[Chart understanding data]

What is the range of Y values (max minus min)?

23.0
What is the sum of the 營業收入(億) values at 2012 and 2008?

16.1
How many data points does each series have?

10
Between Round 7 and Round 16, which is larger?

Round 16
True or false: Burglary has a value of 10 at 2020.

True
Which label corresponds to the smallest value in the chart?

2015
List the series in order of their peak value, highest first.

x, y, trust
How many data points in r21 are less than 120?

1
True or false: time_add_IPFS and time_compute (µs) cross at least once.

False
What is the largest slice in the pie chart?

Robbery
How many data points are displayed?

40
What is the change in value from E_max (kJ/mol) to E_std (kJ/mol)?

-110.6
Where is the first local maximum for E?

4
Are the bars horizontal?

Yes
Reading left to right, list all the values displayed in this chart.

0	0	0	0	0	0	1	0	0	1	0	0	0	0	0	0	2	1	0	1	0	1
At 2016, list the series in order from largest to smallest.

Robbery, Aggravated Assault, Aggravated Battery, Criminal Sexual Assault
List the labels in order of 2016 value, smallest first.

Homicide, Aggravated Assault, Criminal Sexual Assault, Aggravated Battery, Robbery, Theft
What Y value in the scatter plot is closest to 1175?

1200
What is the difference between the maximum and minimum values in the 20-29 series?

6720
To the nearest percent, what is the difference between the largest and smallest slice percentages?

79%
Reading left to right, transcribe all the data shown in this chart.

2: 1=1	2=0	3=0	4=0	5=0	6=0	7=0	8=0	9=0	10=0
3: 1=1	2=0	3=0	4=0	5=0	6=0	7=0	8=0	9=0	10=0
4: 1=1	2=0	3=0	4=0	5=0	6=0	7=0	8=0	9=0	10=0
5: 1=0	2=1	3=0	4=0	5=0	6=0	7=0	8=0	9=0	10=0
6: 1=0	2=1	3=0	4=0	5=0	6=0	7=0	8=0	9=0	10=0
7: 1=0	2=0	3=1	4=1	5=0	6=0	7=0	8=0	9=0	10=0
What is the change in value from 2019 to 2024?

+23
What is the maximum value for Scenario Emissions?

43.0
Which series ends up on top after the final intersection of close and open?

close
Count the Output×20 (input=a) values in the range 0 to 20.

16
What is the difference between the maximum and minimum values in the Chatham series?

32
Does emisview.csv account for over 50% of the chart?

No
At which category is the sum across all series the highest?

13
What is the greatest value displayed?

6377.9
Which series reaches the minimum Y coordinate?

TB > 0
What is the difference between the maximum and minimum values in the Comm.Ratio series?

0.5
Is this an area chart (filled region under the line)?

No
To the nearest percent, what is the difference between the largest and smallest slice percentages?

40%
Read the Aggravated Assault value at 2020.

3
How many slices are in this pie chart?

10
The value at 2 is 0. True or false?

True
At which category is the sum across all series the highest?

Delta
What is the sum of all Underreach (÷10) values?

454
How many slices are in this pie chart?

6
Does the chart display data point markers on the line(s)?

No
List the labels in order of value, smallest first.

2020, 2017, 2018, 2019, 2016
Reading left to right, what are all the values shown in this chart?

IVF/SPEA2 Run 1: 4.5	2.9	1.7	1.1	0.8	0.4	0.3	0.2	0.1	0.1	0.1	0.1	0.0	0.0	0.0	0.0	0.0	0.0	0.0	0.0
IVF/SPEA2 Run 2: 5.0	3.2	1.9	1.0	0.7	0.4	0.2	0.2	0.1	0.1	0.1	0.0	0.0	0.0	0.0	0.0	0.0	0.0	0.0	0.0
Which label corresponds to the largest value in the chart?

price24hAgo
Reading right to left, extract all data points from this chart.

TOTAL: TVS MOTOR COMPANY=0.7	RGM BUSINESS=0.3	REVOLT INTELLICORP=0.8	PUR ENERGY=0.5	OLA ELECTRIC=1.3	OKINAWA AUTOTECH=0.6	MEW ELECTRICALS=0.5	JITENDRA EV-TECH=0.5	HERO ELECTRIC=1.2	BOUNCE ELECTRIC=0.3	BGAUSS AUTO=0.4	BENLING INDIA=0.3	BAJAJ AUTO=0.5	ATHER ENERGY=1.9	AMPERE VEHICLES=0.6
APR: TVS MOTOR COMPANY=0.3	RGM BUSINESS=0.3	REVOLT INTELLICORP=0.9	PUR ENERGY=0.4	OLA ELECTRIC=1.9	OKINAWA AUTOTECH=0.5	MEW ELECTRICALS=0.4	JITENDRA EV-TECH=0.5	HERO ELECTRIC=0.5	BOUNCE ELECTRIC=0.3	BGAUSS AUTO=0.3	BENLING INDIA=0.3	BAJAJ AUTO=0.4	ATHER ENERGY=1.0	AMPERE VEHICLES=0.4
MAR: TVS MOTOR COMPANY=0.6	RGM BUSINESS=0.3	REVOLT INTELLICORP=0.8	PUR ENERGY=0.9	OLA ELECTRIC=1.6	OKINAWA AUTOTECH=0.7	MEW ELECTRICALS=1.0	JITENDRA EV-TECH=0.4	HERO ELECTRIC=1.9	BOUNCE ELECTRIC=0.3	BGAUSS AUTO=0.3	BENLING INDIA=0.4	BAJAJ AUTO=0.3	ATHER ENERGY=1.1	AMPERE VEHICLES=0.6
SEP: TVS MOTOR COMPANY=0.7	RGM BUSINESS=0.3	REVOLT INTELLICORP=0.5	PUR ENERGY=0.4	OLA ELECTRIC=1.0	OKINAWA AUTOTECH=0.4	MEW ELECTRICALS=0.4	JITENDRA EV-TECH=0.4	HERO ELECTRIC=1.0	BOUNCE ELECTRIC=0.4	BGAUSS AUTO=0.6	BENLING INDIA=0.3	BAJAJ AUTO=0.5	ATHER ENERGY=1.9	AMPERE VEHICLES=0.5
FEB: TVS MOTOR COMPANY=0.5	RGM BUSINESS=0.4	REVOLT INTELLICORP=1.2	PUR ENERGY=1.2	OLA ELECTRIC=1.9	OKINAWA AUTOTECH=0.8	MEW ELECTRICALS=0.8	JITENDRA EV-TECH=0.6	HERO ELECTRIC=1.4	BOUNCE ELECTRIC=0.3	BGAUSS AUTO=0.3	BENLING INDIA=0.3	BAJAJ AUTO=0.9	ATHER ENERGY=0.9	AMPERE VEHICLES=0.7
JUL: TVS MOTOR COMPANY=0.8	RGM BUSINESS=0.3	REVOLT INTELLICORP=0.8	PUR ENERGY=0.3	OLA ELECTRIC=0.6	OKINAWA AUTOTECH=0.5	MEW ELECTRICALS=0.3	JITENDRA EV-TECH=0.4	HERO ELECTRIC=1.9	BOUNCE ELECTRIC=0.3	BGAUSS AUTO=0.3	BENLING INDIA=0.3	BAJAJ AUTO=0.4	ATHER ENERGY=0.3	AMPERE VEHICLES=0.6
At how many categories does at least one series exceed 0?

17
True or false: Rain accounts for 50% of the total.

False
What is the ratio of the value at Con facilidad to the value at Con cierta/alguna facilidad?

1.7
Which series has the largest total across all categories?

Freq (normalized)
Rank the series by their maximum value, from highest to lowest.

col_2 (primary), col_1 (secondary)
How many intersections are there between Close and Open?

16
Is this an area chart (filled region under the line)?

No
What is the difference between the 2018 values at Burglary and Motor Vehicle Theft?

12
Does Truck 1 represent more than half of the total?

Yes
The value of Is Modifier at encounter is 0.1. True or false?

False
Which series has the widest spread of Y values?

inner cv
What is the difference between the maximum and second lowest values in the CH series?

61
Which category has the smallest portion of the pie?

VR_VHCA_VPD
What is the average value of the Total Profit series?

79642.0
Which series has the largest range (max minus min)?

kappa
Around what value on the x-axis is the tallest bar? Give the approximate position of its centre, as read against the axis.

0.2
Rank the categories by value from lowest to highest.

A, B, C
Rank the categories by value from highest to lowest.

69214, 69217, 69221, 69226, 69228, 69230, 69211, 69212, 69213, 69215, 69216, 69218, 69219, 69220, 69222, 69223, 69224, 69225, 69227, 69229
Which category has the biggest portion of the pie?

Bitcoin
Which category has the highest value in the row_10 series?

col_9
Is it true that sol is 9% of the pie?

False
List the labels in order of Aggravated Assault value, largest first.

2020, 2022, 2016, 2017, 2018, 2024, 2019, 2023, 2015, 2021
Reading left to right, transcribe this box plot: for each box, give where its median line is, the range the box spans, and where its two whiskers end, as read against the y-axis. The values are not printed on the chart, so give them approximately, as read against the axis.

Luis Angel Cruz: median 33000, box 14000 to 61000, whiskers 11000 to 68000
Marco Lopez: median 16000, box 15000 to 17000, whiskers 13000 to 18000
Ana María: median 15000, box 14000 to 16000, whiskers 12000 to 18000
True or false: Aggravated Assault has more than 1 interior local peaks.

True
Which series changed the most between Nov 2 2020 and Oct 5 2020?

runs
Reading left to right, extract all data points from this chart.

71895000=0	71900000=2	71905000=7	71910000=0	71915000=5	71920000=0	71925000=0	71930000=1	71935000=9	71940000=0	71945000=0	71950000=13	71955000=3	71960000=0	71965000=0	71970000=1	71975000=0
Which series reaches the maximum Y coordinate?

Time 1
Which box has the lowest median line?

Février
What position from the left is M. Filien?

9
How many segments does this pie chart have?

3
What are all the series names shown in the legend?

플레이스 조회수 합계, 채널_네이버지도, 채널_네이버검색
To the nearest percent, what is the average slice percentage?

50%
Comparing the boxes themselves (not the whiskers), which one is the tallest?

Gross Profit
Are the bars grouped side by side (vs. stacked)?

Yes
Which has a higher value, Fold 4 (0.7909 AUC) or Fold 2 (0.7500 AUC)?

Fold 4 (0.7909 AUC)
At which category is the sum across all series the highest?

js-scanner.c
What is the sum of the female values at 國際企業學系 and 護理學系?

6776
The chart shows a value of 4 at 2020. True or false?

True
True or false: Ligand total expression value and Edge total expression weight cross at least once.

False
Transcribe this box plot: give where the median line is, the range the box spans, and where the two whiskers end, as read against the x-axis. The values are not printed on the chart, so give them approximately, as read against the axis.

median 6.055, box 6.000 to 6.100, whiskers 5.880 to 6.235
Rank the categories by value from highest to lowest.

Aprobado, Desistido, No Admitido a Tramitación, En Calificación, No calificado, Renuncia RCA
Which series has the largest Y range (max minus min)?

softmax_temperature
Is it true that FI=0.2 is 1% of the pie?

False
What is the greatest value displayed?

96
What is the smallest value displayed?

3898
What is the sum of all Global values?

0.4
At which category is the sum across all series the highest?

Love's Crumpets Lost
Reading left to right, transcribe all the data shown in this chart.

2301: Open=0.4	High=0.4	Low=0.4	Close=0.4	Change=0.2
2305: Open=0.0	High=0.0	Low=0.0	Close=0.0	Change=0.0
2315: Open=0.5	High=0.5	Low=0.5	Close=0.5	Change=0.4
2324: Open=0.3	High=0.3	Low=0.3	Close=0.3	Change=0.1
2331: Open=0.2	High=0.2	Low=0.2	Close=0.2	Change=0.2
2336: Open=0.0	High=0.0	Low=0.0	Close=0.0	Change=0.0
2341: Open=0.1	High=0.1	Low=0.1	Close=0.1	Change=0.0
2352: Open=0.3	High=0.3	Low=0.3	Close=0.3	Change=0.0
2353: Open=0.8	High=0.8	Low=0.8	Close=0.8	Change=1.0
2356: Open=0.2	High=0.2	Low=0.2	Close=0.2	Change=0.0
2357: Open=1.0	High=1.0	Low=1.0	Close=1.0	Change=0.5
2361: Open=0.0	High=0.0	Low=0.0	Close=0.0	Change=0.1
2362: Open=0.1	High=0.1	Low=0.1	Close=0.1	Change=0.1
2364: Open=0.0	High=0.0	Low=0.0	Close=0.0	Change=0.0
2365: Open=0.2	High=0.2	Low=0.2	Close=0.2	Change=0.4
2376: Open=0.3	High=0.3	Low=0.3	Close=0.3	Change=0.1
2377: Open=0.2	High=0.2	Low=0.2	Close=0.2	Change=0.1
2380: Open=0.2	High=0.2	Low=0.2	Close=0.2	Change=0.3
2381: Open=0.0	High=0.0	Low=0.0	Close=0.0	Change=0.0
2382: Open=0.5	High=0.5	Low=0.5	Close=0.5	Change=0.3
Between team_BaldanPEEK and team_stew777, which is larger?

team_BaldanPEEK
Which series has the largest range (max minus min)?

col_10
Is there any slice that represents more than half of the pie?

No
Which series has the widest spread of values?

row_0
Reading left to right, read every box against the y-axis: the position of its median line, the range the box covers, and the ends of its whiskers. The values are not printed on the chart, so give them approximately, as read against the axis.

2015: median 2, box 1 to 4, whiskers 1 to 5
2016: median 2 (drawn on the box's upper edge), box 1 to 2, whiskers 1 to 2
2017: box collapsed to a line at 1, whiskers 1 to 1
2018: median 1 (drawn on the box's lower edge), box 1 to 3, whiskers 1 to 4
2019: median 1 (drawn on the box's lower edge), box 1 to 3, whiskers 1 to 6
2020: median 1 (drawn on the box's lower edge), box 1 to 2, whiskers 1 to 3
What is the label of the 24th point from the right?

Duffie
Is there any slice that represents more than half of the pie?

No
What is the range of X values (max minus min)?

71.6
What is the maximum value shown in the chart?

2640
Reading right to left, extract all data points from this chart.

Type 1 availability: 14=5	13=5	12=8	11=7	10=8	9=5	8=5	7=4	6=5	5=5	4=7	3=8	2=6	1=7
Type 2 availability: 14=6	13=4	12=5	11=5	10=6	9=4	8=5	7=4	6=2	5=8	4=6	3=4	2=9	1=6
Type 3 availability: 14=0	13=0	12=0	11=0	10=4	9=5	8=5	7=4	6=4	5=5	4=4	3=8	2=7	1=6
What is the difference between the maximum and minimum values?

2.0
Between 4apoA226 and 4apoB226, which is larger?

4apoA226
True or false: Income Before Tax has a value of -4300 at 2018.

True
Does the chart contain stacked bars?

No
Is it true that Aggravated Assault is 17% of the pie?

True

What needs to be done – Gather every line of the items above that contains the string "points", and list those lines.

Answer for the task –
How many data points does each series have?
How many data points in r21 are less than 120?
How many data points are displayed?
Reading right to left, extract all data points from this chart.
Reading left to right, extract all data points from this chart.
Reading right to left, extract all data points from this chart.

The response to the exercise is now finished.